Now that we’ve all had time to digest the fact that Google today is launching APIs to let programmers whip up applications for several networking sites, let’s consider what’s next.
We can talk about how many food-fighting applications users are going to write for Orkut, LinkedIn, Hi5.com and the others in the OpenSocial network. We can extrapolate the many ways Google is going to blend OpenSocial with its various applications. But that would all be hit-or-miss speculation. This is fine; it just doesn’t interest me.
What I found interesting after speaking with Google product manager Joe Kraus about OpenSocial yesterday, is that the company, while basking in the glow of supposedly out-opening Facebook, is already talking about what’s beyond this programming platform.
After making the Web more social with OpenSocial, Kraus said the long-term vision is to “be able to take your friends anywhere you go.”
“Imagine how much better Craigslist would be if you were there [on the site] and you could not only see all of the listings on Craigslist but filter it down by the listings that your friends, and friends of friends, have posted,” Kraus said. “It’s about taking a non-social site and making it social without Craigslist having to be its own social network.”
In the example, Kraus is talking about breaking down the siloed approach of Craigslist listings, allowing users to share information about those listings with as many people as possible.
Let’s take it a step further. While Kraus stopped short of saying that all of this is in the context of happening “on a mobile device,” I can’t help but think that is where Google is going. The whole notion of taking something “anywhere you want to go” comes right out of the marketing lexicon of any mobile service provider.
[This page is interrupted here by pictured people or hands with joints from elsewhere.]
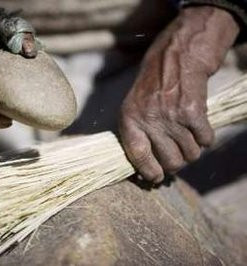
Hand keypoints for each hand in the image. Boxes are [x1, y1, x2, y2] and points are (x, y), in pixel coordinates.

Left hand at [119, 6, 238, 182]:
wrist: (175, 58)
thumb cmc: (152, 88)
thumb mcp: (132, 108)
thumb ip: (136, 136)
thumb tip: (144, 171)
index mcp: (129, 119)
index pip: (138, 156)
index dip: (149, 172)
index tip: (156, 178)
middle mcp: (149, 119)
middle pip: (170, 162)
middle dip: (176, 163)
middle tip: (176, 154)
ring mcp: (172, 116)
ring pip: (191, 154)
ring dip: (192, 150)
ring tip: (186, 136)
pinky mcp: (193, 112)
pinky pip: (206, 140)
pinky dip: (206, 138)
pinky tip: (198, 126)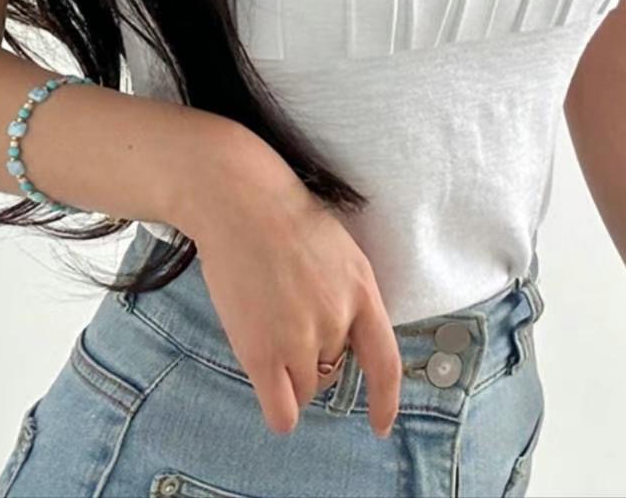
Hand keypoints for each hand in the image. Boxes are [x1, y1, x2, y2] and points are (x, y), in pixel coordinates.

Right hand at [183, 128, 402, 438]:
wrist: (239, 201)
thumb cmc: (281, 216)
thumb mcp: (337, 251)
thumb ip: (346, 295)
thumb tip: (339, 340)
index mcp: (362, 290)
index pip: (386, 362)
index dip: (386, 400)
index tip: (380, 425)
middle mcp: (338, 320)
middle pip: (332, 369)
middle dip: (313, 354)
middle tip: (283, 313)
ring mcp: (300, 338)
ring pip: (305, 387)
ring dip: (289, 371)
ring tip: (266, 324)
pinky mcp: (262, 353)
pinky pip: (281, 410)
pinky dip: (280, 410)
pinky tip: (270, 392)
So, this is what’s getting me excited; Google, which some would deem egregiously behind in the social networking arms races, is already talking about mobilizing social networks.
Think about it. When asked, market experts throw out billion-dollar figures for mobile online advertising and socially targeted ads. A marriage of mobile services and social networking is the Internet’s version of Reese’s Peanut Butter Cups.
We know Google is already positioning for this, with newly acquired services such as mobile flier provider Zingku and microblogger Jaiku. We also kinda, sorta know that Google has fashioned a mobile operating system that will power phones made by handset manufacturers.
Roll up Google’s OpenSocial and its applications, as well as its mobile applications and mobile social networking services, sit them on an operating system on a just-about-as-sexy-as-an-iPod mobile gadget and you’ve got yourself a winner.
“The better the Web is, the better Google’s opportunities are,” Kraus said.
Indeed, and the better the mobile Web is, the greater Google’s already superior online ad growth will be.